Your goal:
In the data below, count every line that holds the string "protein" and reply with the number alone.

Records shown:
——————

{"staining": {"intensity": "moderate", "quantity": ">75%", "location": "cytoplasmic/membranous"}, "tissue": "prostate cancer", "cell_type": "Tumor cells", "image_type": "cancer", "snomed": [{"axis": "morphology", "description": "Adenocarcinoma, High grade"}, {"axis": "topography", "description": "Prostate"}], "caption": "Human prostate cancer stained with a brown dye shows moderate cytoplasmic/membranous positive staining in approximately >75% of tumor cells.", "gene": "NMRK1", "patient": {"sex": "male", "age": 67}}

——————

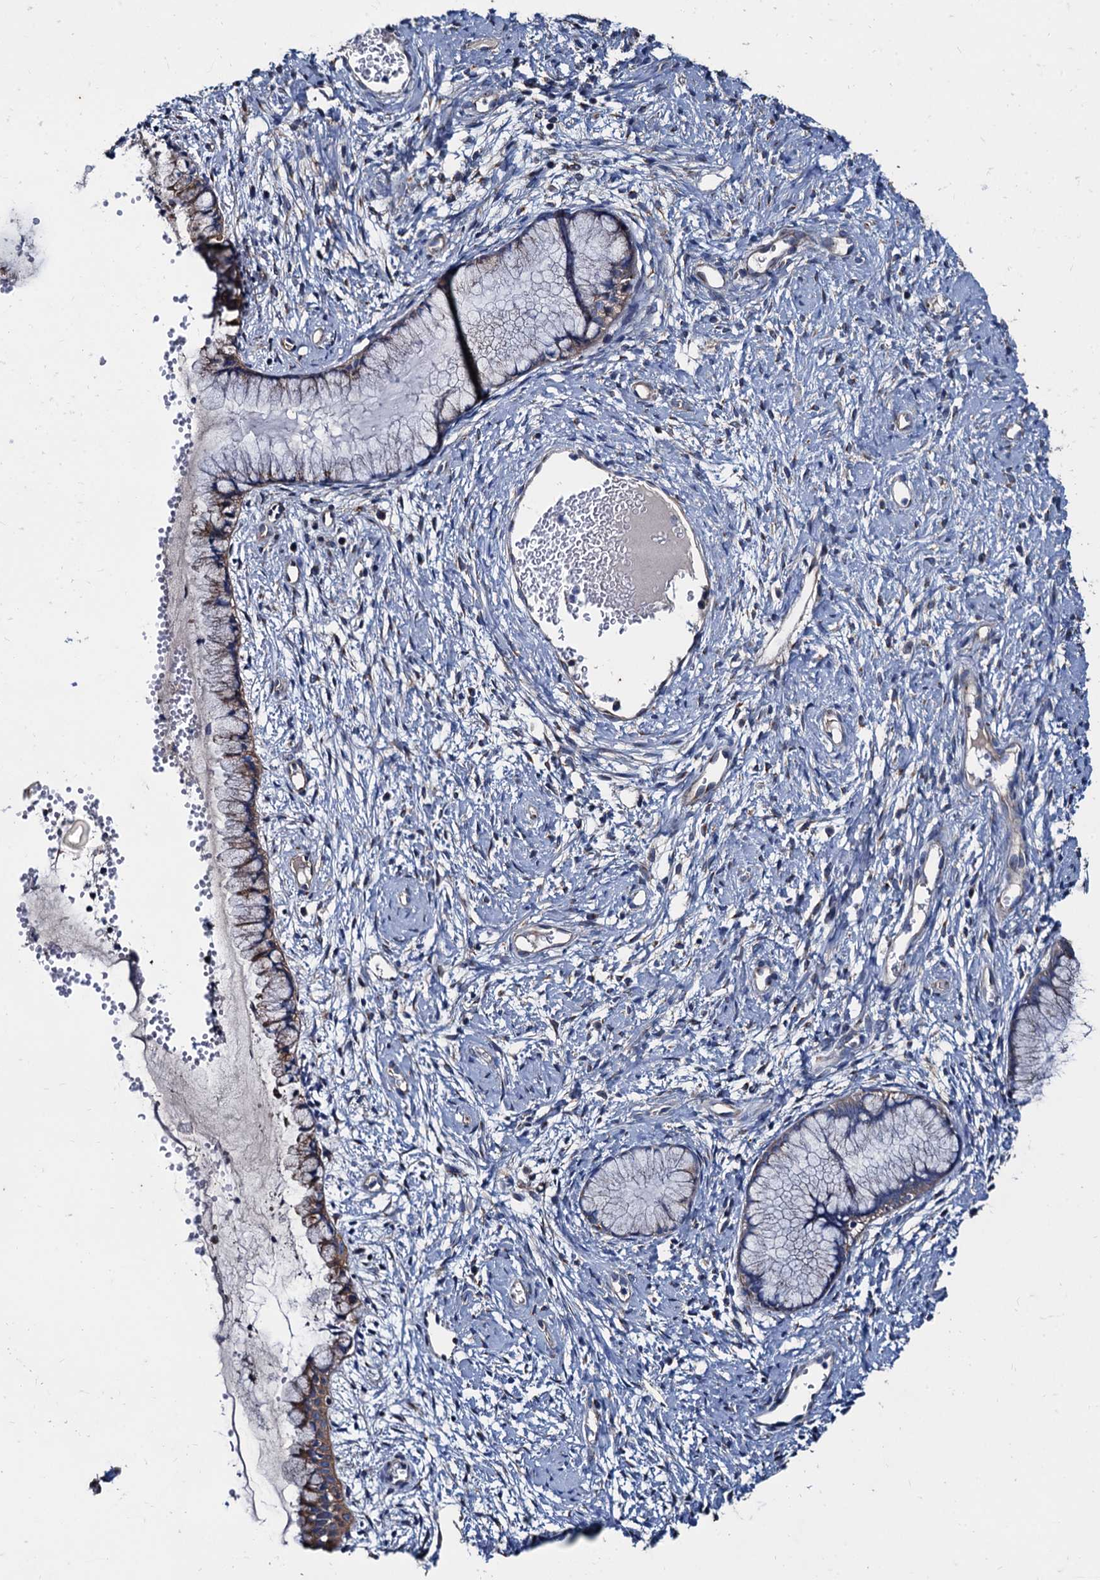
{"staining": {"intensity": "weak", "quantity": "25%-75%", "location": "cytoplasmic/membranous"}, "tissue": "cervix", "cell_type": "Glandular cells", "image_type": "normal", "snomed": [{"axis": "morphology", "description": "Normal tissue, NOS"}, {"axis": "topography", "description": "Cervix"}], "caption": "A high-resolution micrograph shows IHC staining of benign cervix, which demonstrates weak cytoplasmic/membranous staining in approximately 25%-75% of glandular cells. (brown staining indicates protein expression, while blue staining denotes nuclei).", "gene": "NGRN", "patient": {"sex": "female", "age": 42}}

——————

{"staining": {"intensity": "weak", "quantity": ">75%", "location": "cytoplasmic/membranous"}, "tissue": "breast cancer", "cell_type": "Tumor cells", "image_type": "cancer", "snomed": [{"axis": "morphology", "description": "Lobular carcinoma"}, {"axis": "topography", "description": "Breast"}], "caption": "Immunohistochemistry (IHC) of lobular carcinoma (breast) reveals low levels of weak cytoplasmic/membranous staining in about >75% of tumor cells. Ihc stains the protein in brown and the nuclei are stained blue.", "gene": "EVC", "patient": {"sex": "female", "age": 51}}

——————

Written response:
2